Why? Why Does That Server Need Internet Access? Why?
- Written by: Dave Nelson
I’m going to state this very bluntly. No server needs internet access. Do I have your attention? Good. Now let me clarify. The vast majority of servers should never be allowed to make a connection to the internet. This goes double for database servers. If you want to ensure information security and protect against a data breach keep reading.
Now, I’m not talking about severs in your DMZ which are used to provide public facing services or provide DNS or email. I’m talking your internal file and print, Active Directory domain controllers, CRM, ERP, etc. If these servers need an update, get it from a single purpose update server in a different security zone.
One of the common problems we see during a data breach investigation is that a server is compromised and then used to funnel information back out. If this server was in a security zone with egress filtering, alarms would trigger the instant any outbound communication attempt was made giving the information security team a chance to detect the anomaly and respond accordingly. A serious data breach may have been prevented.

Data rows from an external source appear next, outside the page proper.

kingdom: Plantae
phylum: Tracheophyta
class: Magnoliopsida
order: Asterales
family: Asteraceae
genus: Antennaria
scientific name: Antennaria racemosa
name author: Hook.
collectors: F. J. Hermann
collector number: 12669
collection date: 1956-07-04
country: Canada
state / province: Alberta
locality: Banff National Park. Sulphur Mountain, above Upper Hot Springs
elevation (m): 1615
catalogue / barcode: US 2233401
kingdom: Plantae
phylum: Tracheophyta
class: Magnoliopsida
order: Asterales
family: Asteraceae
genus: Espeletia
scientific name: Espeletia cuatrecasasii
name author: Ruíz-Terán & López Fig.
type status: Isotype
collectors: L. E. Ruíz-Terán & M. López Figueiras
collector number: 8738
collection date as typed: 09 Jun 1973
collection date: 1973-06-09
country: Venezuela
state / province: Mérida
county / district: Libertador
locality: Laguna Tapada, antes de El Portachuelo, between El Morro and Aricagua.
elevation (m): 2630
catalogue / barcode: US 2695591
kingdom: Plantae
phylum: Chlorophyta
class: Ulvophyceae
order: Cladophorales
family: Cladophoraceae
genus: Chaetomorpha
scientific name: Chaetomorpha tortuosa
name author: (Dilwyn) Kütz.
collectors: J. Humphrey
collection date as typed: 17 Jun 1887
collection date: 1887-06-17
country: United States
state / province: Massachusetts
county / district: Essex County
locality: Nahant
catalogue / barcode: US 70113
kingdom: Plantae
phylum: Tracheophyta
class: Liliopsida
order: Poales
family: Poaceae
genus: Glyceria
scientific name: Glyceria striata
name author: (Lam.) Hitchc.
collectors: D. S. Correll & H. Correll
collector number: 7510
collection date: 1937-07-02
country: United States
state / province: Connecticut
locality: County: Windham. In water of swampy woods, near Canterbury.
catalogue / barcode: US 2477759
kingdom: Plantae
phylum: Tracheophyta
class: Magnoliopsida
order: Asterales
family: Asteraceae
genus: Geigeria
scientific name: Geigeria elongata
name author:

I’d encourage you to do an inventory of the internet access rules of every server in your organization. Ask yourself is this is necessary? Could the services be accessed or routed through other devices? DNS and NTP are common examples. Servers should only get DNS or NTP from an internal source. There are too many attack vectors using those protocols. If servers do need internet access, they should be put in a separate security zone which is less trusted that the other zones. Consider it an internal DMZ if you will.
Information security is hard. There are a million different ways the bad guys can get you and cause a data breach. Let’s not make their lives any easier but throwing them a lob pitch and letting them swing for the fence.